__Aim of the task__. What is needed here is a verbatim copy of the records that follow.
Supplied records Start Marker
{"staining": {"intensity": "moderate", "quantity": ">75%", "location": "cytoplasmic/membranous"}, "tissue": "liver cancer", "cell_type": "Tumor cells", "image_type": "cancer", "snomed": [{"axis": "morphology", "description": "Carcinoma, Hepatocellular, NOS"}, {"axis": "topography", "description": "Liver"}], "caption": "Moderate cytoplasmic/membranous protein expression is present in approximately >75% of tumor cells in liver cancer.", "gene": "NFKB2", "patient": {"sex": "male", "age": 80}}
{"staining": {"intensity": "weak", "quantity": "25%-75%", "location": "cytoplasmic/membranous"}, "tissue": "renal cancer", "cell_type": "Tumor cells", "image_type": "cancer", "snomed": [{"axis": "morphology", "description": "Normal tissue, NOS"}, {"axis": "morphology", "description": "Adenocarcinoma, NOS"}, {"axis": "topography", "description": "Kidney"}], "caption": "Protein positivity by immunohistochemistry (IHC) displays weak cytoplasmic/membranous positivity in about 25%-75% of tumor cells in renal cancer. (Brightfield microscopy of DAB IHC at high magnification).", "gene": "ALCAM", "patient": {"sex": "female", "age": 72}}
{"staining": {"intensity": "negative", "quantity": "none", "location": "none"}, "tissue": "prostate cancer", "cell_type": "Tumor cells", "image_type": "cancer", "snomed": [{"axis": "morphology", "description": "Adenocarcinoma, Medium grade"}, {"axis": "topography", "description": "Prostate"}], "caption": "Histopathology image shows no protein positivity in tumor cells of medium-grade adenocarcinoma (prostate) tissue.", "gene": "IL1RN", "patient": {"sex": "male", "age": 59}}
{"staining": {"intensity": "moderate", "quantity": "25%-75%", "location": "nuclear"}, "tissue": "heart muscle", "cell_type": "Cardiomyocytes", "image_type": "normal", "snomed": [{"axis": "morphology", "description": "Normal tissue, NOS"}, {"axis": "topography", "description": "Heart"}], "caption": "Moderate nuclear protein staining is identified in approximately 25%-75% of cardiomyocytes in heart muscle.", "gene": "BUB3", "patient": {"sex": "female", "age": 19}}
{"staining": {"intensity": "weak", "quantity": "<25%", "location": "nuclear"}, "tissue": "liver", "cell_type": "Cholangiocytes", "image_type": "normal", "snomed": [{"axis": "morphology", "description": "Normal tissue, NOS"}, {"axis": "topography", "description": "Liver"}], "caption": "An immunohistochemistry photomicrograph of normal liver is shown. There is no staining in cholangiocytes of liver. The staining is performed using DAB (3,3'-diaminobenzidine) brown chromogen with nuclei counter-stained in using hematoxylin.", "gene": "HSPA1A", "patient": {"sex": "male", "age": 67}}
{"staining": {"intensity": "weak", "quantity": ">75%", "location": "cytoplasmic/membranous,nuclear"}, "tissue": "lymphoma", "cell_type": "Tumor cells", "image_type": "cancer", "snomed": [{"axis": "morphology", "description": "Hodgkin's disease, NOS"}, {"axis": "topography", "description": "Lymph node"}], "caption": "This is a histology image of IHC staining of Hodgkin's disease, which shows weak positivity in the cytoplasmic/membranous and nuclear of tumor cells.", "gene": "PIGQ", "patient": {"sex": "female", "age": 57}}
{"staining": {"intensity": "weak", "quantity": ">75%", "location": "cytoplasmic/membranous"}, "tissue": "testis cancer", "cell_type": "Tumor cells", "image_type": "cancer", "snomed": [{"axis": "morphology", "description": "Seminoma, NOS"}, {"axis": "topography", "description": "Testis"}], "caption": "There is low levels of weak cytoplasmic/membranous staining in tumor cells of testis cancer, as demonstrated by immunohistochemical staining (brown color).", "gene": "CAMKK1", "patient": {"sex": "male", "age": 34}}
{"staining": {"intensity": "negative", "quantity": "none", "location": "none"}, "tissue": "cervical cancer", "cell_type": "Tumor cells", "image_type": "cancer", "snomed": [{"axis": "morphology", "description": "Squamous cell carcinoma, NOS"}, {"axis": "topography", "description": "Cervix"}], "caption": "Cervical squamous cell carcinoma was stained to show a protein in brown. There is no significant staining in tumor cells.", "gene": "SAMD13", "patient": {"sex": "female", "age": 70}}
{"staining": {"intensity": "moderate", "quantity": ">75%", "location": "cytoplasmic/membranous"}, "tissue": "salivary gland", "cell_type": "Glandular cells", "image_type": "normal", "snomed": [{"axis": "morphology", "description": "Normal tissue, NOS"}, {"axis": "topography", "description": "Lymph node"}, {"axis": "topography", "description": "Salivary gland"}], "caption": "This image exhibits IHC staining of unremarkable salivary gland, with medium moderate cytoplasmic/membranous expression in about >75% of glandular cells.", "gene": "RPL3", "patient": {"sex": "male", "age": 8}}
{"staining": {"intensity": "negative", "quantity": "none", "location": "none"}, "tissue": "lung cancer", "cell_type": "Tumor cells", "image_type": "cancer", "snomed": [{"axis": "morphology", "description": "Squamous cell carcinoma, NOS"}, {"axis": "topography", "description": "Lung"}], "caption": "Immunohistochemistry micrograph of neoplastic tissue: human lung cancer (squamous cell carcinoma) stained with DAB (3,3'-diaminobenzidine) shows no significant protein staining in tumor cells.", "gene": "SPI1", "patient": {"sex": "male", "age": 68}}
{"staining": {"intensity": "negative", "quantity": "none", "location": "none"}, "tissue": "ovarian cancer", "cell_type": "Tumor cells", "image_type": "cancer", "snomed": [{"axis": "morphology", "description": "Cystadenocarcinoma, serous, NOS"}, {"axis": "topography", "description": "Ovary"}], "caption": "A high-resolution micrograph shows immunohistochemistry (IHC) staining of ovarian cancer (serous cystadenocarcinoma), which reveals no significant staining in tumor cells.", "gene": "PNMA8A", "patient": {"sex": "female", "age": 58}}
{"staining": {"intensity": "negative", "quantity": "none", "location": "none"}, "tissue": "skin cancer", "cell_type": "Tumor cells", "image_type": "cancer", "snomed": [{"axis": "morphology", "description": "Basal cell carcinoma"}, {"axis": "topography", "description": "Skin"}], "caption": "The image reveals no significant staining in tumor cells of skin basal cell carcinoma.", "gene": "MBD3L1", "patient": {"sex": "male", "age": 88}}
Supplied records End Marker
__Response below__.
{"staining": {"intensity": "moderate", "quantity": ">75%", "location": "cytoplasmic/membranous"}, "tissue": "liver cancer", "cell_type": "Tumor cells", "image_type": "cancer", "snomed": [{"axis": "morphology", "description": "Carcinoma, Hepatocellular, NOS"}, {"axis": "topography", "description": "Liver"}], "caption": "Moderate cytoplasmic/membranous protein expression is present in approximately >75% of tumor cells in liver cancer.", "gene": "NFKB2", "patient": {"sex": "male", "age": 80}}
{"staining": {"intensity": "weak", "quantity": "25%-75%", "location": "cytoplasmic/membranous"}, "tissue": "renal cancer", "cell_type": "Tumor cells", "image_type": "cancer", "snomed": [{"axis": "morphology", "description": "Normal tissue, NOS"}, {"axis": "morphology", "description": "Adenocarcinoma, NOS"}, {"axis": "topography", "description": "Kidney"}], "caption": "Protein positivity by immunohistochemistry (IHC) displays weak cytoplasmic/membranous positivity in about 25%-75% of tumor cells in renal cancer. (Brightfield microscopy of DAB IHC at high magnification).", "gene": "ALCAM", "patient": {"sex": "female", "age": 72}}
{"staining": {"intensity": "negative", "quantity": "none", "location": "none"}, "tissue": "prostate cancer", "cell_type": "Tumor cells", "image_type": "cancer", "snomed": [{"axis": "morphology", "description": "Adenocarcinoma, Medium grade"}, {"axis": "topography", "description": "Prostate"}], "caption": "Histopathology image shows no protein positivity in tumor cells of medium-grade adenocarcinoma (prostate) tissue.", "gene": "IL1RN", "patient": {"sex": "male", "age": 59}}
{"staining": {"intensity": "moderate", "quantity": "25%-75%", "location": "nuclear"}, "tissue": "heart muscle", "cell_type": "Cardiomyocytes", "image_type": "normal", "snomed": [{"axis": "morphology", "description": "Normal tissue, NOS"}, {"axis": "topography", "description": "Heart"}], "caption": "Moderate nuclear protein staining is identified in approximately 25%-75% of cardiomyocytes in heart muscle.", "gene": "BUB3", "patient": {"sex": "female", "age": 19}}
{"staining": {"intensity": "weak", "quantity": "<25%", "location": "nuclear"}, "tissue": "liver", "cell_type": "Cholangiocytes", "image_type": "normal", "snomed": [{"axis": "morphology", "description": "Normal tissue, NOS"}, {"axis": "topography", "description": "Liver"}], "caption": "An immunohistochemistry photomicrograph of normal liver is shown. There is no staining in cholangiocytes of liver. The staining is performed using DAB (3,3'-diaminobenzidine) brown chromogen with nuclei counter-stained in using hematoxylin.", "gene": "HSPA1A", "patient": {"sex": "male", "age": 67}}
{"staining": {"intensity": "weak", "quantity": ">75%", "location": "cytoplasmic/membranous,nuclear"}, "tissue": "lymphoma", "cell_type": "Tumor cells", "image_type": "cancer", "snomed": [{"axis": "morphology", "description": "Hodgkin's disease, NOS"}, {"axis": "topography", "description": "Lymph node"}], "caption": "This is a histology image of IHC staining of Hodgkin's disease, which shows weak positivity in the cytoplasmic/membranous and nuclear of tumor cells.", "gene": "PIGQ", "patient": {"sex": "female", "age": 57}}
{"staining": {"intensity": "weak", "quantity": ">75%", "location": "cytoplasmic/membranous"}, "tissue": "testis cancer", "cell_type": "Tumor cells", "image_type": "cancer", "snomed": [{"axis": "morphology", "description": "Seminoma, NOS"}, {"axis": "topography", "description": "Testis"}], "caption": "There is low levels of weak cytoplasmic/membranous staining in tumor cells of testis cancer, as demonstrated by immunohistochemical staining (brown color).", "gene": "CAMKK1", "patient": {"sex": "male", "age": 34}}
{"staining": {"intensity": "negative", "quantity": "none", "location": "none"}, "tissue": "cervical cancer", "cell_type": "Tumor cells", "image_type": "cancer", "snomed": [{"axis": "morphology", "description": "Squamous cell carcinoma, NOS"}, {"axis": "topography", "description": "Cervix"}], "caption": "Cervical squamous cell carcinoma was stained to show a protein in brown. There is no significant staining in tumor cells.", "gene": "SAMD13", "patient": {"sex": "female", "age": 70}}
{"staining": {"intensity": "moderate", "quantity": ">75%", "location": "cytoplasmic/membranous"}, "tissue": "salivary gland", "cell_type": "Glandular cells", "image_type": "normal", "snomed": [{"axis": "morphology", "description": "Normal tissue, NOS"}, {"axis": "topography", "description": "Lymph node"}, {"axis": "topography", "description": "Salivary gland"}], "caption": "This image exhibits IHC staining of unremarkable salivary gland, with medium moderate cytoplasmic/membranous expression in about >75% of glandular cells.", "gene": "RPL3", "patient": {"sex": "male", "age": 8}}
{"staining": {"intensity": "negative", "quantity": "none", "location": "none"}, "tissue": "lung cancer", "cell_type": "Tumor cells", "image_type": "cancer", "snomed": [{"axis": "morphology", "description": "Squamous cell carcinoma, NOS"}, {"axis": "topography", "description": "Lung"}], "caption": "Immunohistochemistry micrograph of neoplastic tissue: human lung cancer (squamous cell carcinoma) stained with DAB (3,3'-diaminobenzidine) shows no significant protein staining in tumor cells.", "gene": "SPI1", "patient": {"sex": "male", "age": 68}}
{"staining": {"intensity": "negative", "quantity": "none", "location": "none"}, "tissue": "ovarian cancer", "cell_type": "Tumor cells", "image_type": "cancer", "snomed": [{"axis": "morphology", "description": "Cystadenocarcinoma, serous, NOS"}, {"axis": "topography", "description": "Ovary"}], "caption": "A high-resolution micrograph shows immunohistochemistry (IHC) staining of ovarian cancer (serous cystadenocarcinoma), which reveals no significant staining in tumor cells.", "gene": "PNMA8A", "patient": {"sex": "female", "age": 58}}
{"staining": {"intensity": "negative", "quantity": "none", "location": "none"}, "tissue": "skin cancer", "cell_type": "Tumor cells", "image_type": "cancer", "snomed": [{"axis": "morphology", "description": "Basal cell carcinoma"}, {"axis": "topography", "description": "Skin"}], "caption": "The image reveals no significant staining in tumor cells of skin basal cell carcinoma.", "gene": "MBD3L1", "patient": {"sex": "male", "age": 88}}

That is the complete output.